Mo: plenty, but I think of particular poems rather than the body of a poet’s work; early Wallace stevens, so much better than what came later; James Wright here:

In the Shreve High football stadium,
I think of Polacks nursing long beers in Tiltonsville,
And gray faces of Negroes in the blast furnace at Benwood,
And the ruptured night watchman of Wheeling Steel,
Dreaming of heroes.


All the proud fathers are ashamed to go home.
Their women cluck like starved pullets,
Dying for love.

Therefore,

Their sons grow suicidally beautiful
At the beginning of October,
And gallop terribly against each other's bodies.

--- James Wright

most of Eliot:

The winter evening settles down
With smell of steaks in passageways.
Six o’clock.
The burnt-out ends of smoky days.
And now a gusty shower wraps 5
The grimy scraps
Of withered leaves about your feet
And newspapers from vacant lots;

--- excerpt from Preludes

lots of Philip Larkin:

Light spreads darkly downwards from the high
Clusters of lights over empty chairs
That face each other, coloured differently.
Through open doors, the dining-room declares
A larger loneliness of knives and glass
And silence laid like carpet. A porter reads
An unsold evening paper. Hours pass,
And all the salesmen have gone back to Leeds,
Leaving full ashtrays in the Conference Room.
In shoeless corridors, the lights burn. How
Isolated, like a fort, it is -
The headed paper, made for writing home
(If home existed) letters of exile: Now
Night comes on. Waves fold behind villages.

--- Philip Larkin - Friday Night at the Royal Station Hotel

Pound, when he writes like this:

The apparition of these faces in the crowd;
Petals on a wet, black bough.

--- In a Station of the Metro

a lot of Sharon Olds, and Elizabeth Bishop, some Adrienne Rich

Randall Jarrel’s poems, his essays also.

From my mother's sleep I fell into the State,
And I hunched in its belly till my wet fur froze.
Six miles from earth, loosed from the dream of life,
I woke to black flak and the nightmare fighters.
When I died they washed me out of the turret with a hose.

--- Randall Jarrel - The Death of the Ball Turret Gunner

most of Eric Pankey:

There must be a word that means
To knock repeatedly
On a door to gain entrance
And yet not gain entrance.

Neruda, Heaney and all… all of Dylan Thomas.

SW. What do you think are the strongest influences on your writing (besides the Ax)?
Mo: my father, who never finished high school --- he could see stories, his loving acceptance of the weaknesses and eccentricities of others; Saul Pett, a feature writer with the Associated Press who won a Pulitzer; “Tell readers not only what happened," he would say, "but what it was like to have been there." ... my mom, who loved movies and took me each week – her image riding horses full gallop across the unfenced Kansas prairie, unafraid her pony would step in a gopher hole and break her neck with a terrible fall. she was a poem when she rode, free and anonymous. all the great film makers from france and italy, England and India in the 60’s and later.

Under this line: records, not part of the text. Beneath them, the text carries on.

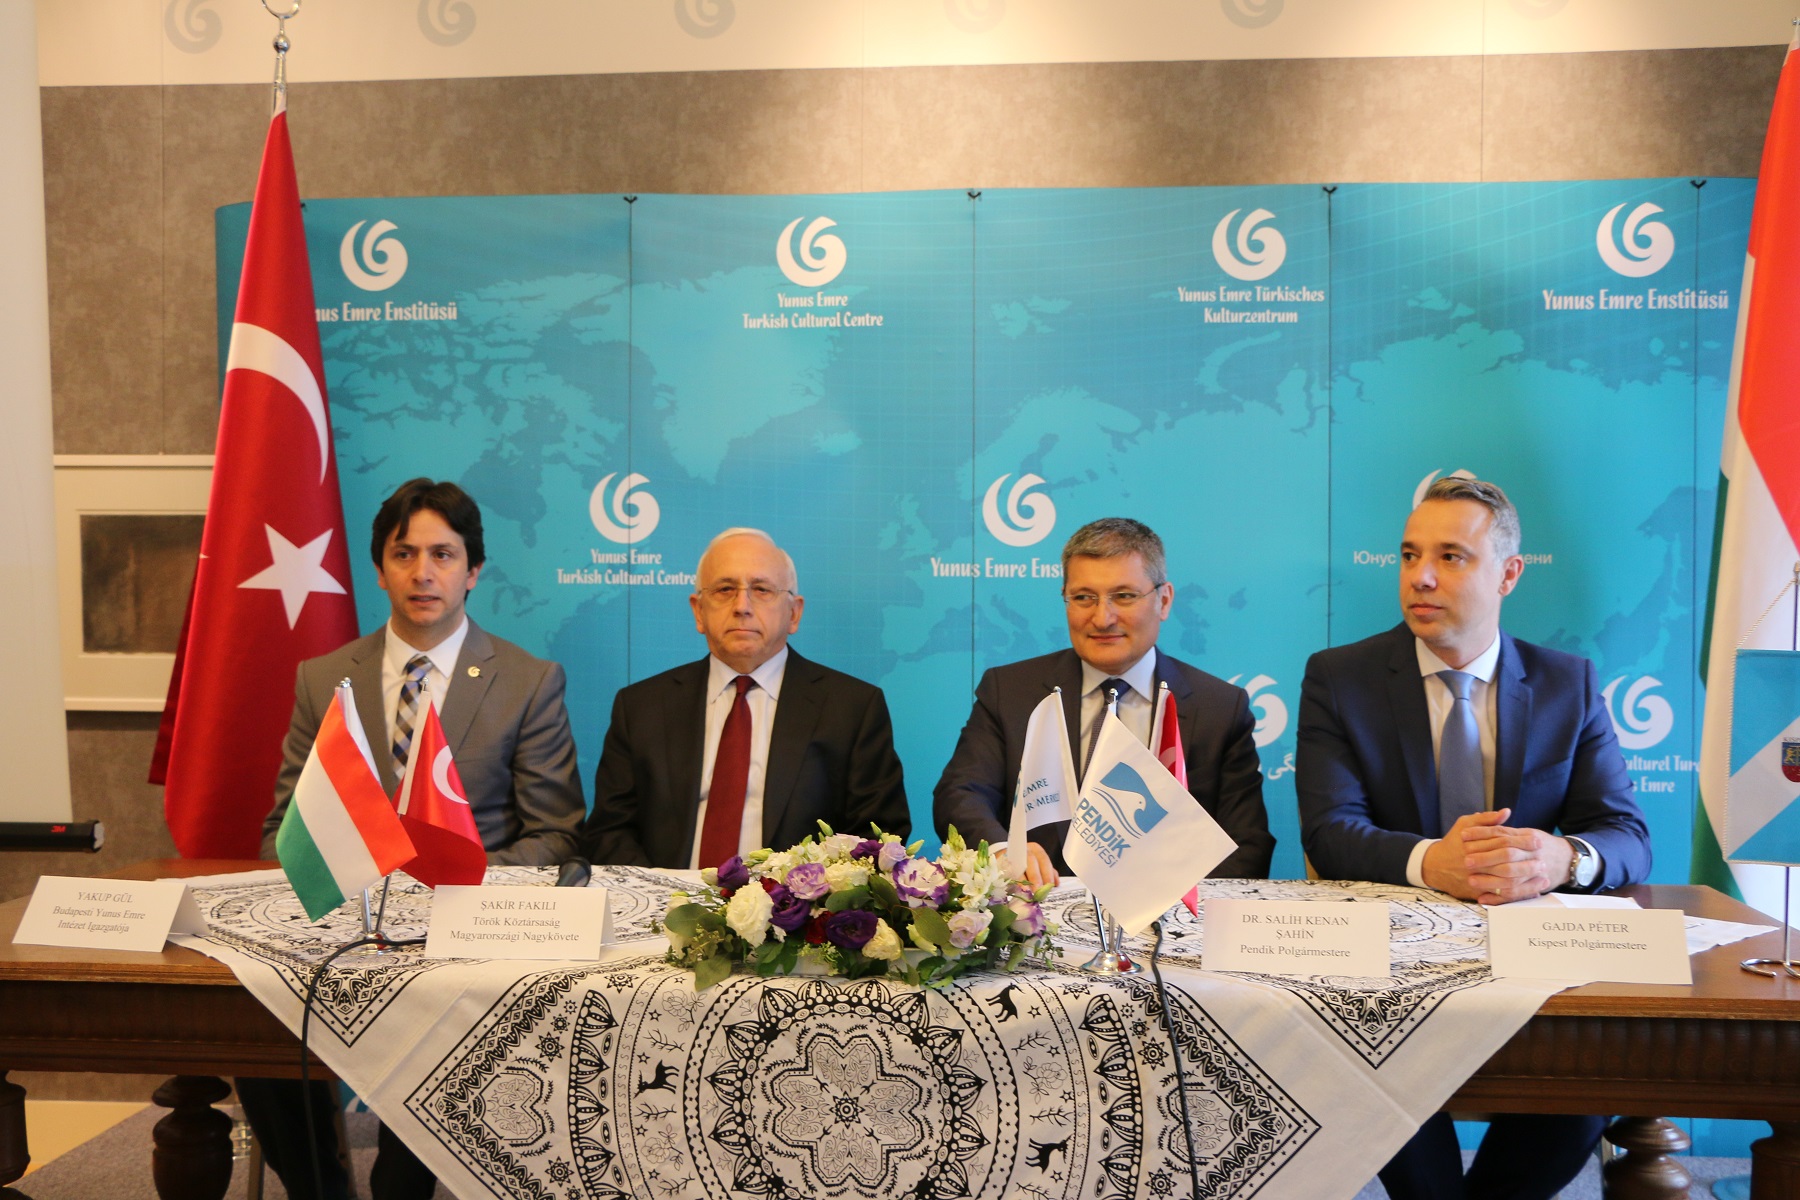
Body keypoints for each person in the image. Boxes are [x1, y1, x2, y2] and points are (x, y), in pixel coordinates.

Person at [1296, 475, 1652, 1200]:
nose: (1421, 577)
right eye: (1410, 555)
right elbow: (1330, 833)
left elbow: (1627, 836)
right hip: (1389, 971)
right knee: (1373, 1060)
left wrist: (1561, 857)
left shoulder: (1567, 684)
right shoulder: (1340, 678)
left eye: (1451, 557)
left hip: (1528, 964)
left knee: (1590, 1074)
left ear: (1508, 574)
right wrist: (1433, 862)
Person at [245, 477, 585, 1200]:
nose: (423, 572)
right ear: (380, 569)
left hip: (466, 941)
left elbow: (555, 836)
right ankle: (319, 1188)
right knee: (256, 1017)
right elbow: (283, 830)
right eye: (405, 554)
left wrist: (451, 883)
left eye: (443, 554)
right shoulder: (323, 679)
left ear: (473, 570)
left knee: (436, 1046)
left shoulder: (527, 681)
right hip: (347, 929)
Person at [934, 517, 1275, 889]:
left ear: (1163, 600)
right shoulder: (1010, 691)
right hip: (1038, 907)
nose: (1102, 618)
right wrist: (1003, 852)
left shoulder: (1219, 708)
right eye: (1084, 597)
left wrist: (1167, 906)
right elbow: (961, 794)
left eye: (1124, 596)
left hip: (1168, 913)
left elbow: (1247, 843)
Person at [582, 527, 910, 867]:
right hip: (665, 897)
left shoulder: (851, 709)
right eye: (725, 589)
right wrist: (661, 893)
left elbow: (877, 837)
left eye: (762, 590)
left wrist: (802, 894)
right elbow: (609, 832)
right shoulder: (641, 707)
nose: (742, 606)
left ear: (794, 613)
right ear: (698, 611)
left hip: (795, 900)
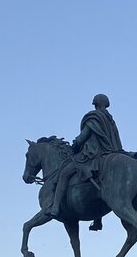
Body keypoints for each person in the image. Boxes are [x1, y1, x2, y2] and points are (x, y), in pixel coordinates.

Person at [45, 94, 130, 226]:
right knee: (100, 181)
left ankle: (55, 206)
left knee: (64, 173)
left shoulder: (93, 117)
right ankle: (97, 219)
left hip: (92, 153)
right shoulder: (110, 119)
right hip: (111, 151)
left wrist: (75, 144)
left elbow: (83, 136)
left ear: (95, 103)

SW: What are your other interests, hobbies and passions?
Mo: I’m a history buff and I like airplanes; sports, though I am now mostly a watcher --- only wish I could still play without embarrassing myself.

SW: I’ve never seen you on the forums besides the Ax… why not?
Mo: well, maybe another name? I moderated on one Forum, won an IBPC on a second, and posted on a third for more than a year.

SW: Tell me about your muse…
Mo: my daughter; and Kathleen; music and movies; art for the last few years – Vermeer to Rothko.

SW: Any suggestions you might have for Rg to improve on your Splash-ing experience?
Mo: Rg has created a wonderful world, he needs no advice from an amateur.

SW: Any words of wisdom for us?
Mo: write it down, write it down everyday and never stop writing and listening to others; if people see that you care and that you are trying to understand, they will tell you more than you ever dreamed; love your characters more than yourself; check ego at the door, finish your vegetables.

SW: Thank you for that insight, Mo. I'm sure all you Splashers enjoyed it too.